Roma, 10 febbraio 2022 – Diciamolo subito. Non è un film per tutti “Il muto di Gallura”, opera prima del regista torinese Matteo Fresi, classe 1982.
Tutto in lingua originale (sa limba, nella variante gallurese), con sottotitoli in italiano continentale.
Lo potranno amare coloro per i quali la Sardegna si associa naturalmente a località come Calangianus, Tempio Pausania o Oschiri, anziché Porto Cervo o Porto Rotondo.
Bisogna ricordarsi sempre che, come recita il titolo di un libro del nuorese Marcello Fois, “In Sardegna non c’è il mare”. Casomai le sta intorno.
La pellicola è tratta da una vicenda reale, narrata nell’omonimo racconto storico sardo dello scrittore sassarese Enrico Costa, pubblicato nel 1884.
È una vicenda gallurese di metà Ottocento, una storia di desamistade, faide tra nuclei familiari del paese di Aggius.
Il tutto inizia nel 1849, mentre l’Europa è infiammata dai moti rivoluzionari, e si protrae negli anni a seguire, mentre il Risorgimento porterà all’Unità d’Italia.
Nulla di ciò arriva nell’enclave gallurese, in cui il tempo è cristallizzato nel passato, come i graniti della Sardegna settentrionale vecchi 300 milioni di anni.
Feroci vendette e controvendette tra pastori, in applicazione di un codice etico tribale che non risparmia la morte a nessuno, donne e bambini inclusi.
Ci fermiamo qui nella sinossi della trama, gli interessati vedranno il film o leggeranno il romanzo.
Preme invece soffermarsi sulla chiave di lettura.
Non ci sono dubbi, è un film western.
Ai cow-boys, i vaccari dell’Ovest americano, si sostituiscono i pastori di pecore e capre.
Al Winchester e alle Colt fanno da contraltare le doppiette a tracolla.
Alle case di legno del West, gli stazzi galluresi in blocchi granitici.
Alle forme rocciose della Monument Valley si contrappongono i picchi granitici del Monte Limbara e i tafoni, morfologie bizzarre prodotte sugli ammassi rocciosi cristallini dall’erosione del vento.
Il Settimo Cavalleggeri e gli sceriffi li rimpiazzano invece i soldati piemontesi, truppe di occupazione spaesate e incapaci di comprendere appieno tradizioni e strutture sociali arcaiche.
E poi gli autoctoni, i nativi gadduresi.
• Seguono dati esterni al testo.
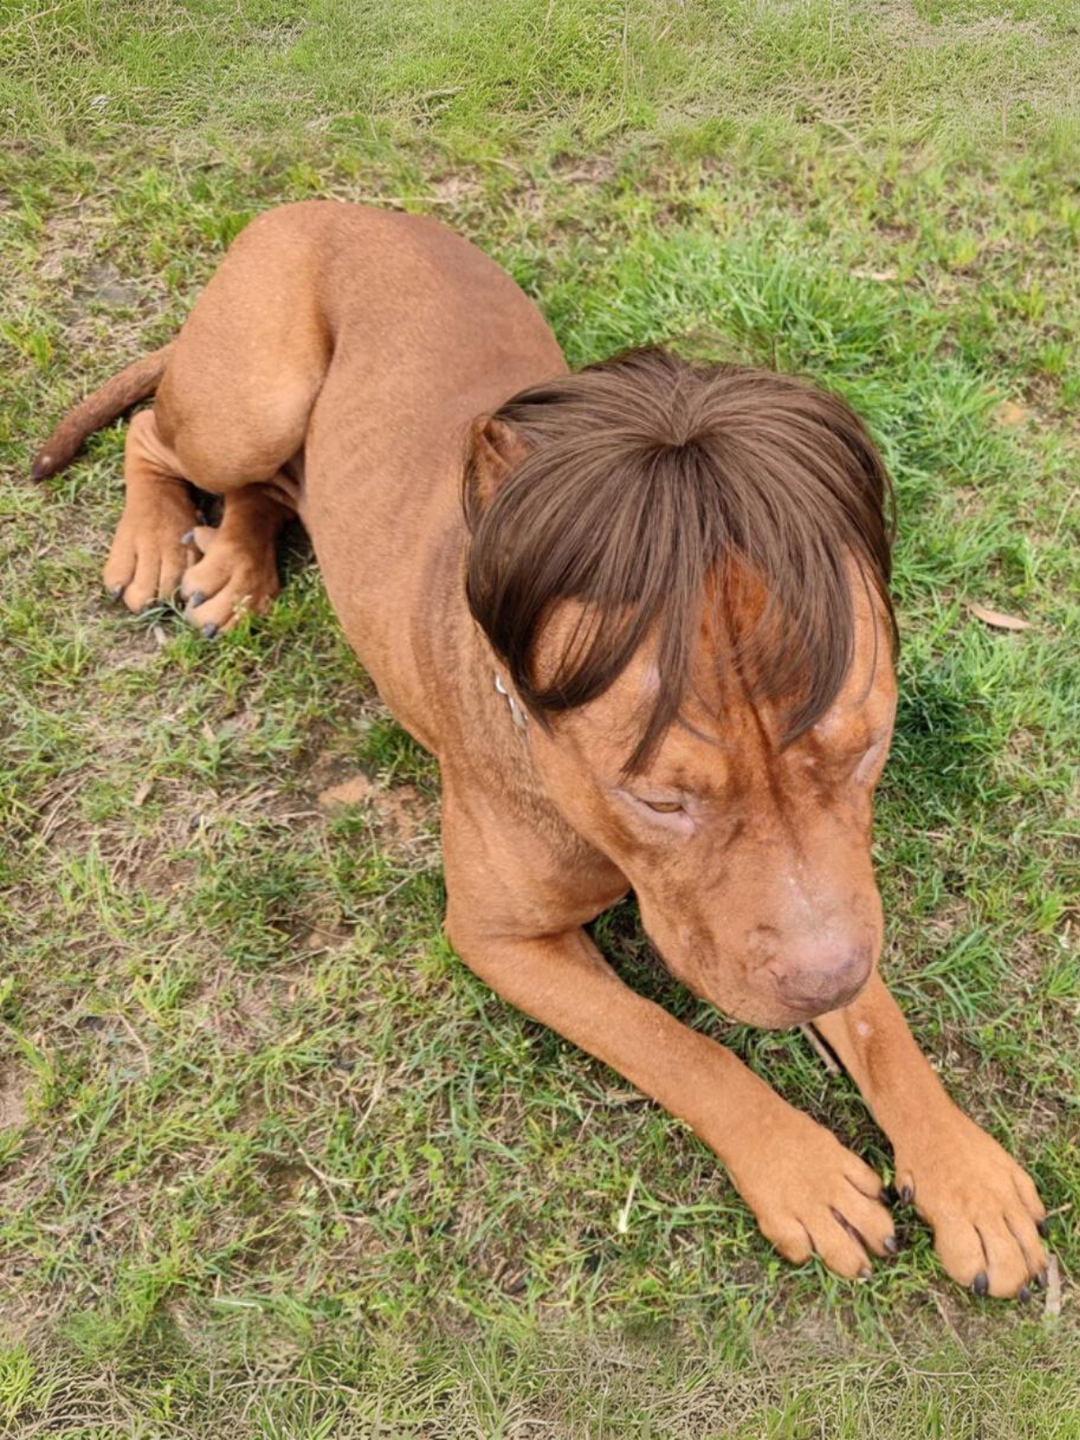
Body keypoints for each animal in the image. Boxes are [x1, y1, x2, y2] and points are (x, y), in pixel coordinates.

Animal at [33, 200, 1048, 1296]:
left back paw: (236, 563)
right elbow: (677, 1046)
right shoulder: (502, 941)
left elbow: (880, 1026)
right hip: (250, 400)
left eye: (866, 747)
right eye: (658, 800)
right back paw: (158, 540)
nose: (820, 983)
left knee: (272, 488)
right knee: (160, 437)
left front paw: (965, 1173)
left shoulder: (832, 903)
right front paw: (803, 1170)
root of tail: (333, 204)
Un po’ cow-boys e un po’ indiani, abili nel maneggiare i tradizionali coltelli sardi.
La civilizzata Sassari, nominata ma mai vista, lontana come New York e Boston lo sono dal selvaggio West.
Da ultimo il muto Bastianu, il cui silenzio è la risposta alle due espressioni di Clint Eastwood (con o senza cappello).
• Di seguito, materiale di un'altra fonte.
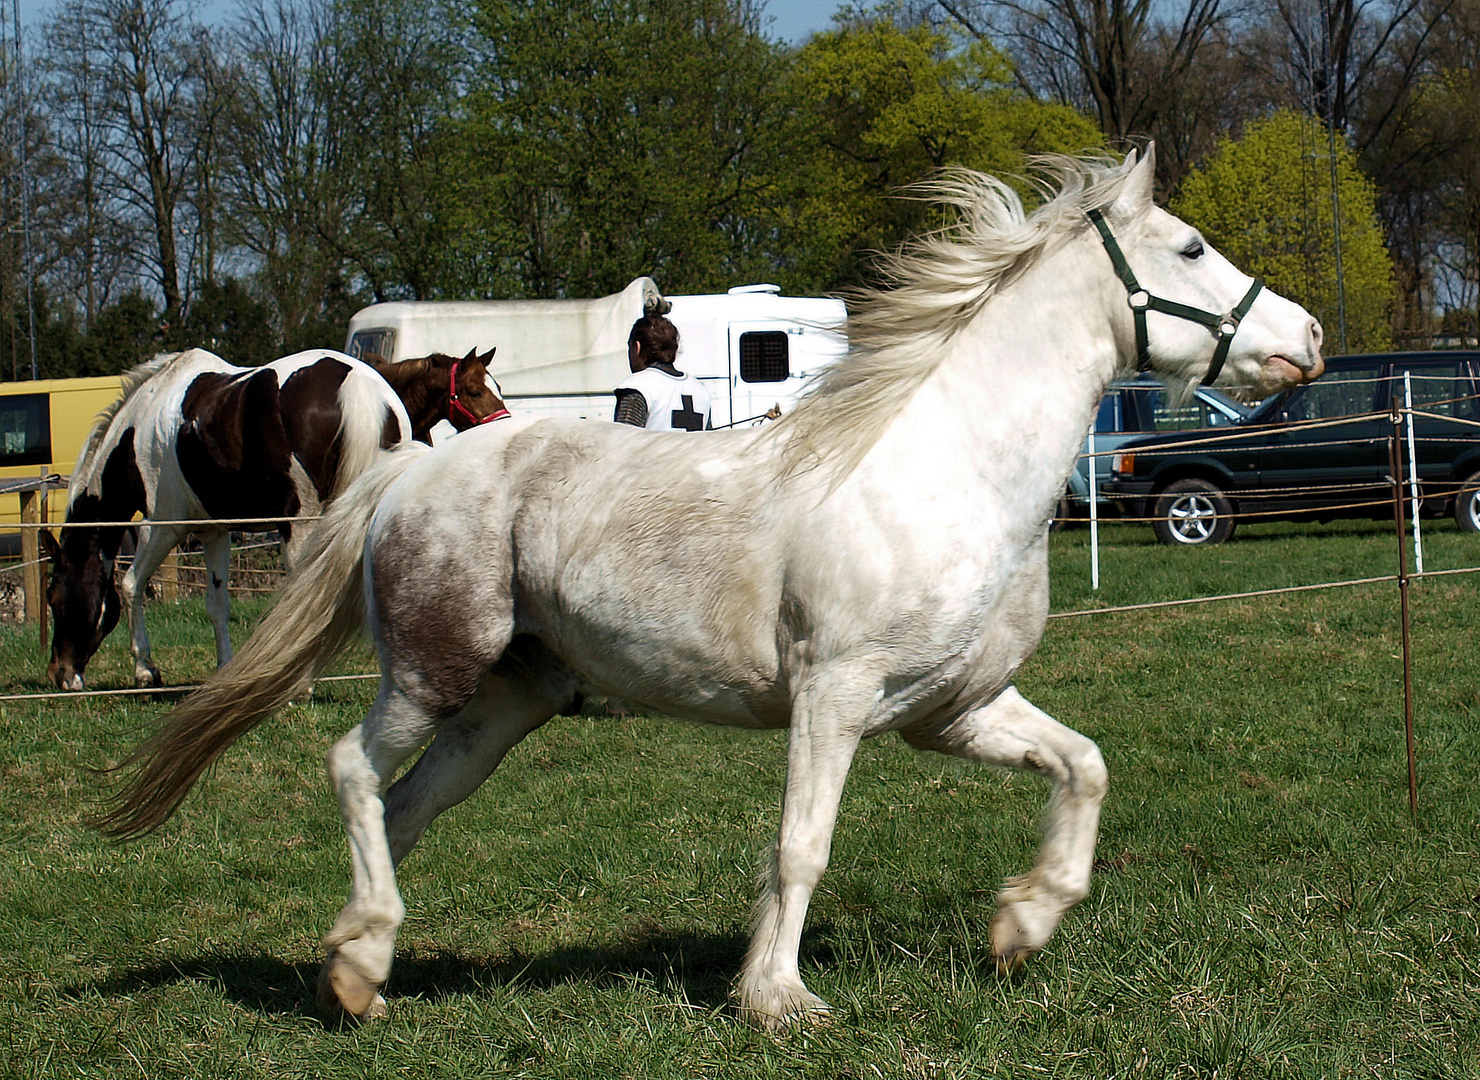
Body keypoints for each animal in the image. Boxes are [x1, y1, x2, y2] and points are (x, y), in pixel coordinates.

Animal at [41, 347, 411, 689]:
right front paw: (222, 669)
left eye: (54, 599)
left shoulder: (162, 526)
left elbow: (131, 584)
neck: (137, 433)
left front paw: (145, 670)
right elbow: (217, 605)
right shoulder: (214, 532)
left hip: (301, 527)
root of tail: (358, 385)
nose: (59, 674)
D’importazione nel cast c’è poco, con tanti ottimi attori locali. Inclusa la bionda Gavina dagli occhi cerulei, interpretata dalla sarda d’adozione Syama Rainer che, a dispetto delle fattezze e del nome, è una cittadina di Telti (per gli esperti della zona non c’è bisogno di specificare altro).
Sarebbe piaciuta questa storia di un Sand Creek gallurese a Fabrizio De Andrè, che ai piedi del Limbara trovò la sua seconda patria.
Salutiamo così il rinverdire, in chiave sarda di un genere che ha fatto la fortuna del cinema italiano anni ’60 e ’70.
Lunga vita al Malloreddus Western!!!!